Dole's team dismisses the complaints as nonsensical. An adviser says, "People don't vote for or against you on the basis of who your pollster is." Average voters may not, but to party activists, personnel is policy--especially in the absence of actual positions on the issues. When Bush put out word that he was relying on Reagan Administration veterans for advice rather than his father's circle, conservatives got the message and cheered. For Dole, who reads from the Bible daily and talks openly about her faith, the assault by some in the Christian right is a lesson in the often irrational bitterness that divides the G.O.P.--something her husband, who ran for President three times, knows all about. "Some of these people you can't satisfy," says the former Senator. "They're just out there to criticize.
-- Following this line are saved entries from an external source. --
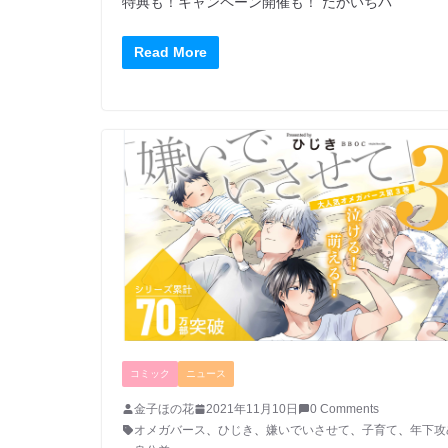
特典も！キャンペーン開催も！ だかいちパ
Read More
コミック
ニュース
金子ほの花
2021年11月10日
0 Comments
オメガバース
、
ひじき
、
嫌いでいさせて
、
子育て
、
年下攻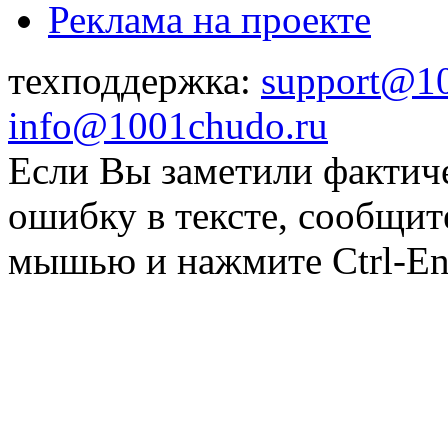
Реклама на проекте
техподдержка:
support@1
info@1001chudo.ru
Если Вы заметили фактич
ошибку в тексте, сообщит
мышью и нажмите Ctrl-Ent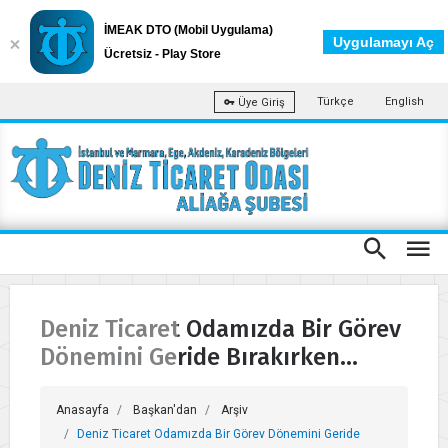
İMEAK DTO (Mobil Uygulama)
Uygulamayı Aç
Ücretsiz - Play Store
Türkçe
English
Üye Giriş
Deniz Ticaret Odamızda Bir Görev
Dönemini Geride Bırakırken…
Anasayfa
Başkan'dan
Arşiv
Deniz Ticaret Odamızda Bir Görev Dönemini Geride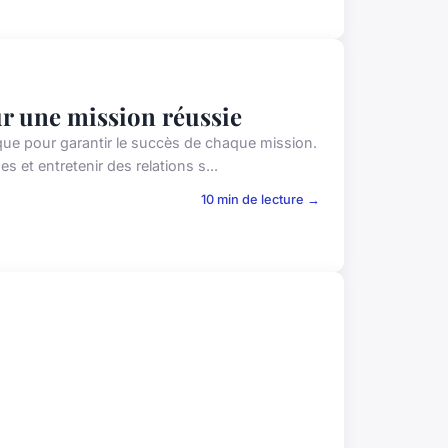
ur une mission réussie
ique pour garantir le succès de chaque mission.
 et entretenir des relations s...
10 min de lecture →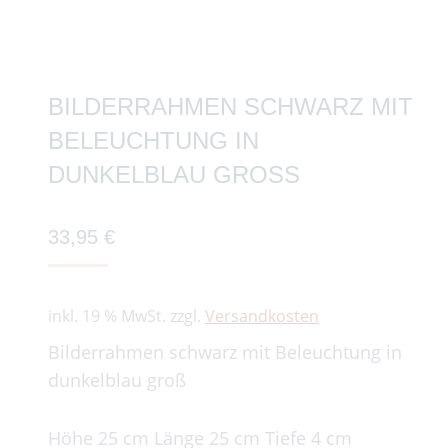
BILDERRAHMEN SCHWARZ MIT
BELEUCHTUNG IN
DUNKELBLAU GROSS
33,95
€
inkl. 19 % MwSt.
zzgl.
Versandkosten
Bilderrahmen schwarz mit Beleuchtung in
dunkelblau groß
Höhe 25 cm Länge 25 cm Tiefe 4 cm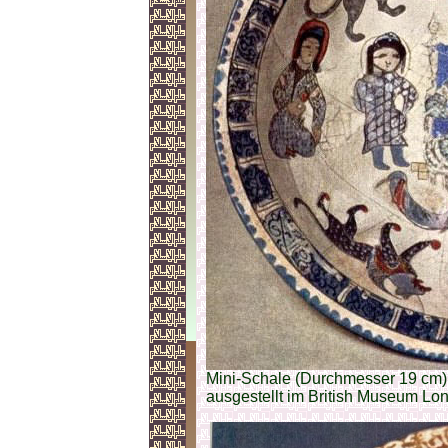
Mini-Schale (Durchmesser 19 cm)
ausgestellt im British Museum Lon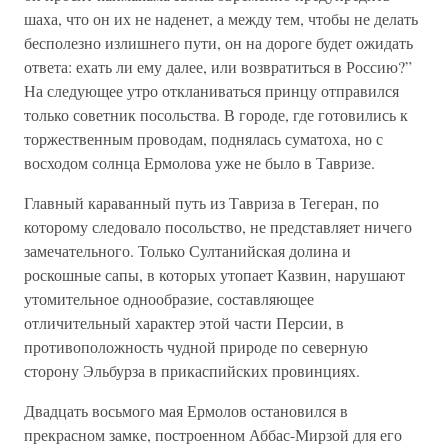
шаха, что он их не наденет, а между тем, чтобы не делать
бесполезно излишнего пути, он на дороге будет ожидать
ответа: ехать ли ему далее, или возвратиться в Россию?”
На следующее утро откланиваться принцу отправился
только советник посольства. В городе, где готовились к
торжественным проводам, поднялась суматоха, но с
восходом солнца Ермолова уже не было в Тавризе.
Главный караванный путь из Тавриза в Тегеран, по
которому следовало посольство, не представляет ничего
замечательного. Только Султанийская долина и
роскошные сапы, в которых утопает Казвин, нарушают
утомительное однообразие, составляющее
отличительный характер этой части Персии, в
противоположность чудной природе по северную
сторону Эльбурза в прикаспийских провинциях.
Двадцать восьмого мая Ермолов остановился в
прекрасном замке, построенном Аббас-Мирзой для его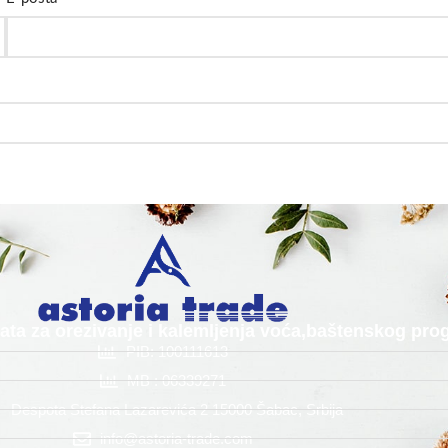
alata za orezivanje i kalemljenja voća,baštenskog p
PIB: 100111613
MB : 06339271
Despota Stefana Lazarevića 2 15000 Šabac, Srbija
info@astoria-trade.com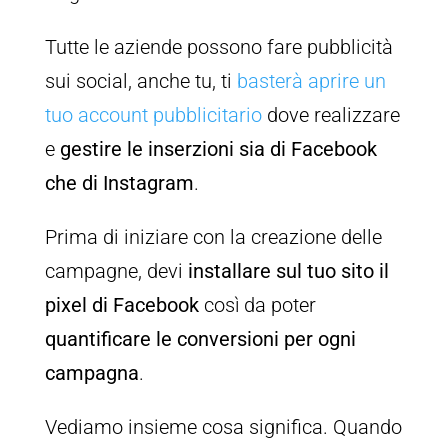
Tutte le aziende possono fare pubblicità
sui social, anche tu, ti
basterà aprire un
tuo account pubblicitario
dove realizzare
e
gestire le inserzioni sia di Facebook
che di Instagram
.
Prima di iniziare con la creazione delle
campagne, devi
installare sul tuo sito il
pixel di Facebook
così da poter
quantificare le conversioni per ogni
campagna
.
Vediamo insieme cosa significa. Quando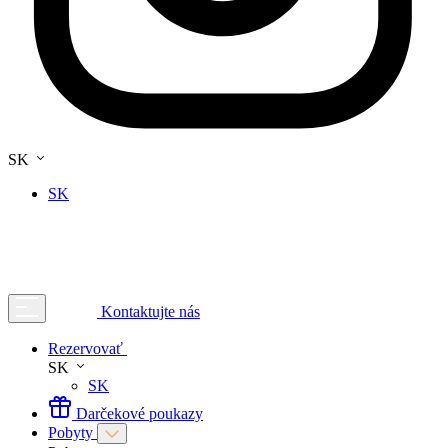
SK
SK
Kontaktujte nás
Rezervovať
SK
SK
Darčekové poukazy
Pobyty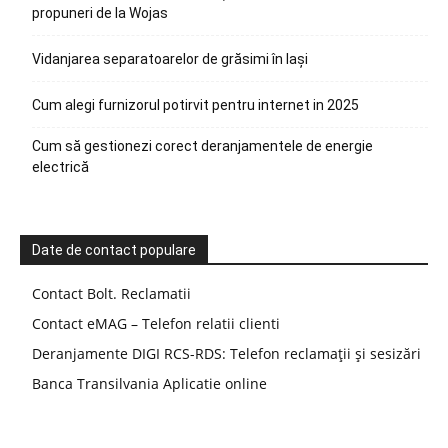
propuneri de la Wojas
Vidanjarea separatoarelor de grăsimi în Iași
Cum alegi furnizorul potirvit pentru internet in 2025
Cum să gestionezi corect deranjamentele de energie
electrică
Date de contact populare
Contact Bolt. Reclamatii
Contact eMAG – Telefon relatii clienti
Deranjamente DIGI RCS-RDS: Telefon reclamații și sesizări
Banca Transilvania Aplicatie online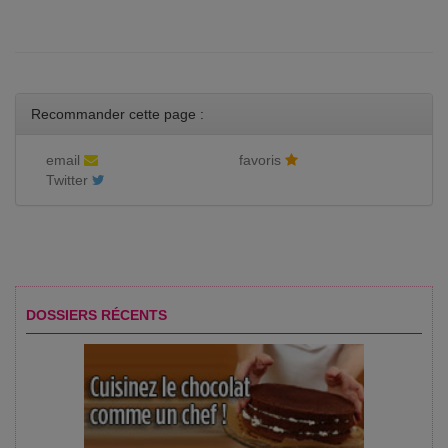
Recommander cette page :
email
favoris
Twitter
DOSSIERS RÉCENTS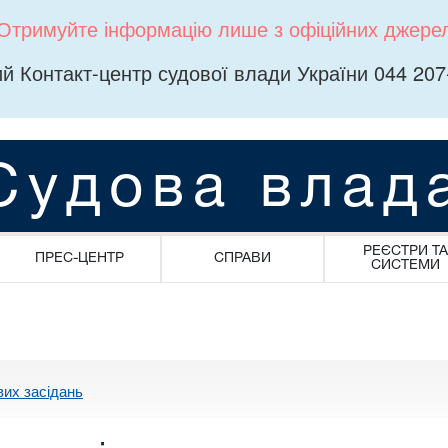
Отримуйте інформацію лише з офіційних джере
й Контакт-центр судової влади України 044 207
Судова влад
РЕЄСТРИ ТА
ПРЕС-ЦЕНТР
СПРАВИ
СИСТЕМИ
вих засідань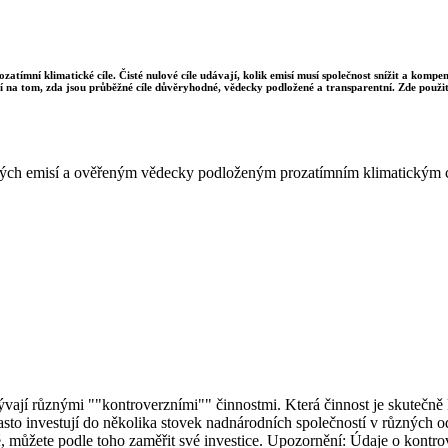
ozatímní klimatické cíle. Čisté nulové cíle udávají, kolik emisí musí společnost snížit a komp
sí na tom, zda jsou průběžné cíle důvěryhodné, vědecky podložené a transparentní. Zde použit
istých emisí a ověřeným vědecky podloženým prozatímním klimatickým 
bývají různými ""kontroverzními"" činnostmi. Která činnost je skutečně k
to investují do několika stovek nadnárodních společností v různých od
ké, můžete podle toho zaměřit své investice. Upozornění: Údaje o kontro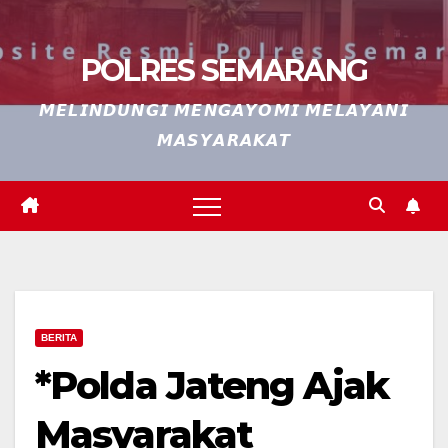
POLRES SEMARANG
𝙈𝙀𝙇𝙄𝙉𝘿𝙐𝙉𝙂𝙄 𝙈𝙀𝙉𝙂𝘼𝙔𝙊𝙈𝙄 𝙈𝙀𝙇𝘼𝙔𝘼𝙉𝙄
𝙈𝘼𝙎𝙔𝘼𝙍𝘼𝙆𝘼𝙏
BERITA
*Polda Jateng Ajak
Masyarakat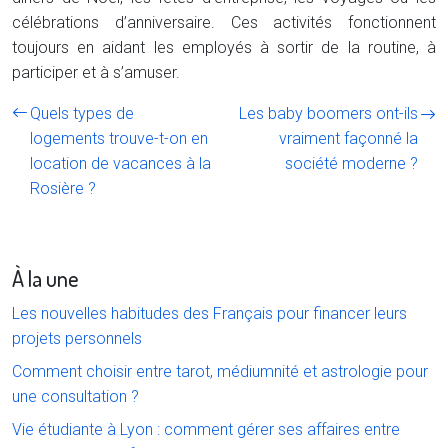
célébrations d’anniversaire. Ces activités fonctionnent
toujours en aidant les employés à sortir de la routine, à
participer et à s’amuser.
Quels types de
Les baby boomers ont-ils
logements trouve-t-on en
vraiment façonné la
location de vacances à la
société moderne ?
Rosière ?
À la une
Les nouvelles habitudes des Français pour financer leurs
projets personnels
Comment choisir entre tarot, médiumnité et astrologie pour
une consultation ?
Vie étudiante à Lyon : comment gérer ses affaires entre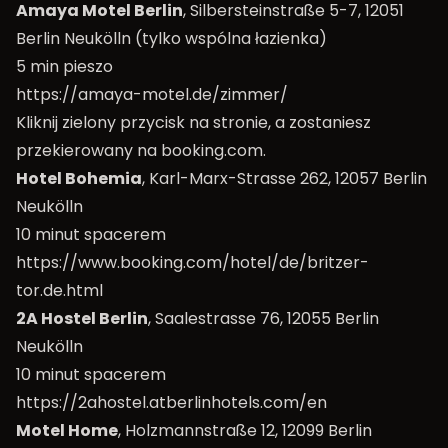
Amaya Motel Berlin
, Silbersteinstraße 5-7, 12051
Berlin Neukölln (tylko wspólna łazienka)
5 min pieszo
https://amaya-motel.de/zimmer/
Kliknij zielony przycisk na stronie, a zostaniesz
przekierowany na booking.com.
Hotel Bohemia
, Karl-Marx-Strasse 262, 12057 Berlin
Neukölln
10 minut spacerem
https://www.booking.com/hotel/de/britzer-
tor.de.html
2A Hostel Berlin
, Saalestrasse 76, 12055 Berlin
Neukölln
10 minut spacerem
https://2ahostel.atberlinhotels.com/en
Motel Home
, Holzmannstraße 12, 12099 Berlin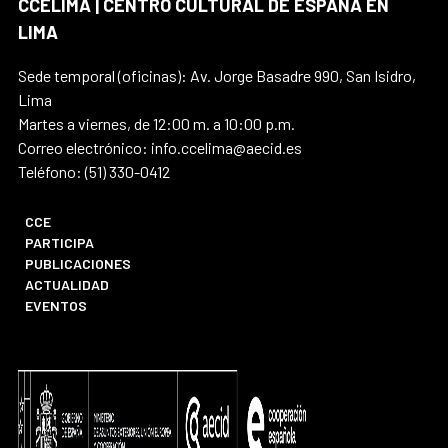
CCELIMA | CENTRO CULTURAL DE ESPAÑA EN
LIMA
Sede temporal (oficinas): Av. Jorge Basadre 990, San Isidro,
Lima
Martes a viernes, de 12:00 m. a 10:00 p.m.
Correo electrónico: info.ccelima@aecid.es
Teléfono: (51) 330-0412
CCE
PARTICIPA
PUBLICACIONES
ACTUALIDAD
EVENTOS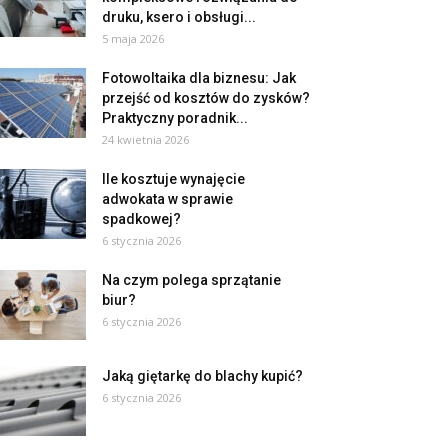
druku, ksero i obsługi...
5 maja 2026
Fotowoltaika dla biznesu: Jak
przejść od kosztów do zysków?
Praktyczny poradnik...
24 kwietnia 2026
Ile kosztuje wynajęcie
adwokata w sprawie
spadkowej?
6 stycznia 2026
Na czym polega sprzątanie
biur?
6 stycznia 2026
Jaką giętarkę do blachy kupić?
6 stycznia 2026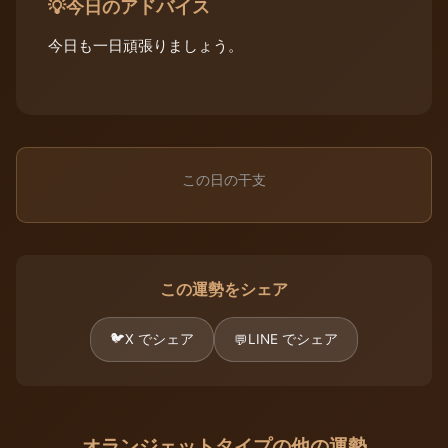
今日のアドバイス
💡
今日も一日頑張りましょう。
この日の干支
この運勢をシェア
🐦
X でシェア
LINE でシェア
💬
オランジェットタイプの他の運勢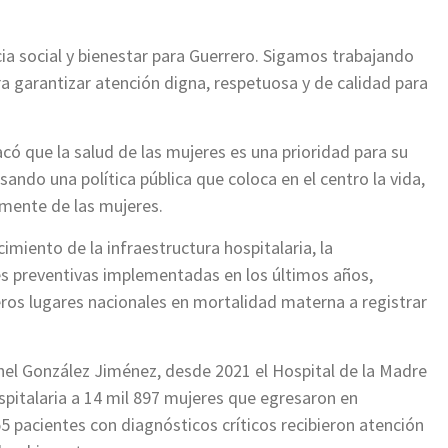
cia social y bienestar para Guerrero. Sigamos trabajando
ara garantizar atención digna, respetuosa y de calidad para
có que la salud de las mujeres es una prioridad para su
ando una política pública que coloca en el centro la vida,
almente de las mujeres.
imiento de la infraestructura hospitalaria, la
es preventivas implementadas en los últimos años,
ros lugares nacionales en mortalidad materna a registrar
chel González Jiménez, desde 2021 el Hospital de la Madre
spitalaria a 14 mil 897 mujeres que egresaron en
5 pacientes con diagnósticos críticos recibieron atención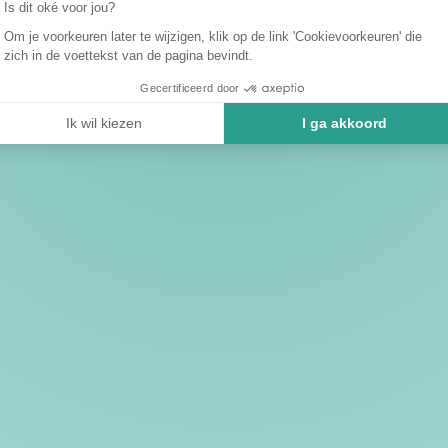
Is dit oké voor jou?
Om je voorkeuren later te wijzigen, klik op de link 'Cookievoorkeuren' die
zich in de voettekst van de pagina bevindt.
Gecertificeerd door
Ik wil kiezen
I ga akkoord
You'll never find a perfect candidate for them."
Or a perfect spouse. Bob Dole has steered clear of his wife's campaign. He was in Washington last week as she made her announcement, and he is conspicuously absent from a 15-min. political spot the Dole campaign is running in Iowa and New Hampshire. But the nation's most famous Viagra user is all over the airwaves anyway, in Pfizer commercials discussing erectile dysfunction, or E.D. The ads are dignified, and the former Senator has been praised for his courage in talking about a condition that may affect 30 million American men. But some conservatives, like Eagle Forum president Phyllis Schlafly, find the ads "embarrassing" and think Mrs. Dole should tell her husband to stop them. Even Mrs. Dole's campaign thinks he is off-message. "It's not good for us," admits an adviser. "Elizabeth has to talk about Viagra everywhere she goes."
Dole has another problem: money. She needs to back up her impressive second-place standing in the early polls with some serious cash. Bush has made that harder by scooping up most of the G.O.P.'s top fund raisers. Dole is still expected to draw wide financial support, but her refusal to put out a list of exploratory-committee members last week was viewed by insiders as a sign of early fund-raising trouble.
And yet, for all her first-round woes, Dole remains a threat to the Bush juggernaut. The mere fact of her candidacy charged up the G.O.P. and caught the attention of a nation more cynical than ever about its politicians. In Des Moines, Dole dropped by the Iowa state girls' basketball tournament and was mobbed by autograph-seeking schoolgirls and their parents. "She'd be the first woman President ever!" declared Shannon Anderson, 13, who sidled up to Dole in the stands. "Awesome!" said her friend Melissa Haglund, 12. "Power to the women!" Dole was smiling as always, but she must know that Girl Power takes you only so far. She'll need more than gender to get where she wants to go.